The Odyssey - where gaming began!
Many people think of Atari as the pioneers of the video game console, but it was the Magnavox Odyssey that brought the first commercial video games to market and inspired Atari’s development.
The Odyssey’s hardware was designed by a small team led by Ralph Baer who worked at Sanders Associates - a company that was one of the premier flexible printed circuit manufacturers of the 1960’s and 70’s. It specialised in complex flexible circuit assemblies and printed wiring boards for the U.S. military including the space programs.
The Odyssey consisted of a black, white and brown box that connected to your home TV set. It came supplied with two controllers that were permanently attached by wires.
The console connected to your TV through a switchbox. This allowed the user to switch the television input between the Odyssey and the regular television input cable, presenting the Odyssey content like a television channel.
The controllers were designed to sit on a flat surface. By today’s standards they are far from ergonomic and look incredibly simplistic with one button marked ‘Reset’ on the top of each controller and three dials - one on the right side of the controller, and two on the left with one extending from the other.
The reset button is not what you might think, it resets individual elements depending on the game (which was actually a circuit board inserted into the console, for example, making a player’s dot visible after it has been turned off). The entire system was powered by six batteries, which were included in the box along with an optional power supply that was sold separately.
The Odyssey is capable of displaying three square dots and one line of varying height on the screen in monochrome black and white. There were various behaviours associated with the dots, depending on the game being played.
Players placed plastic overlays on to the TV screen to create the background and other visual elements of the games.
The console could not generate any audio, so you played in silence with no sound effects. The Odyssey couldn’t track your scores either!
The Odyssey console came packaged with dice, paper money, and other board game paraphernalia that is typical of what we would now call traditional board games. There was a peripheral controller available as well, the first video game light gun, this was sold separately.

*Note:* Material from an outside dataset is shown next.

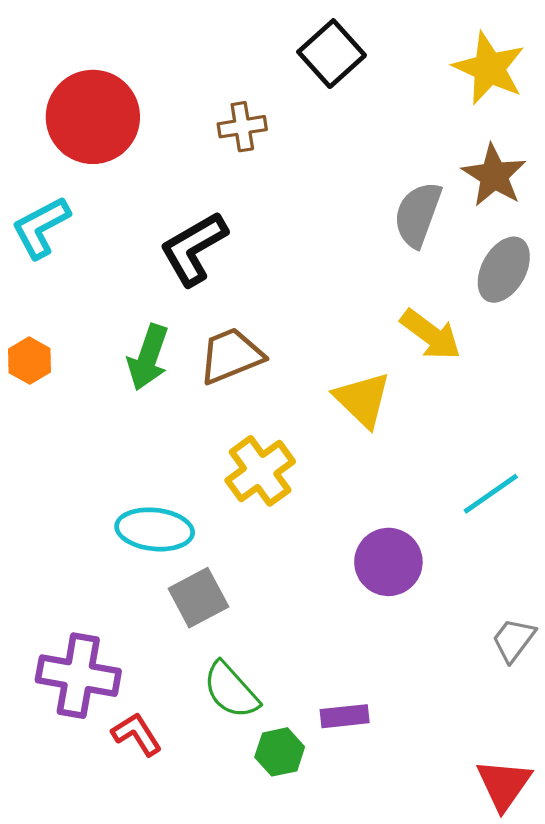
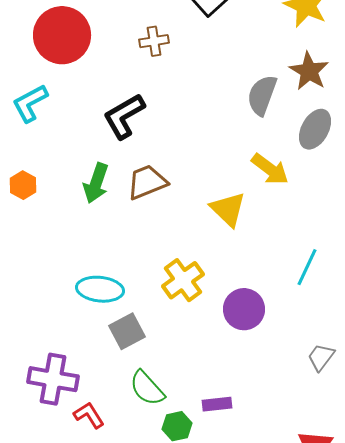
yellow cross: (260, 471) -> (183, 280), moved
cyan line: (491, 494) -> (307, 267), turned -30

The games did not use ROM cartridges like many of the later consoles, instead they used “game cards” made using printed circuit boards that plugged into the console. These cards modified the internal circuitry like a set of switches, so the Odyssey would display different components and react to inputs differently depending on the circuit it had connected into it. Multiple games used the same cards, with different instructions being given to the player to change the style of game.
The idea for a video game console was conceived by Ralph Baer in August 1966. It took him three years working with Bill Harrison and Bill Rusch, together creating 7 successive prototype consoles before the product was market ready.
The seventh, known as the Brown Box, was shown to several manufacturers before Magnavox agreed to produce it in January 1971. The first units went on sale on May 24th 1972. After releasing the console through their dealerships, Magnavox sold 69,000 units the first year and 350,000 by the time the console was discontinued in 1975.
The Odyssey console spawned the Odyssey series as well as the 1978 Magnavox Odyssey 2. The later could run 28 different games including a ping pong game. It was this game that was the inspiration for Atari’s incredibly successful Pong arcade game.
The release of the Odyssey marked the beginning of the first generation of video game consoles and played a pivotal part in creating todays video game industry.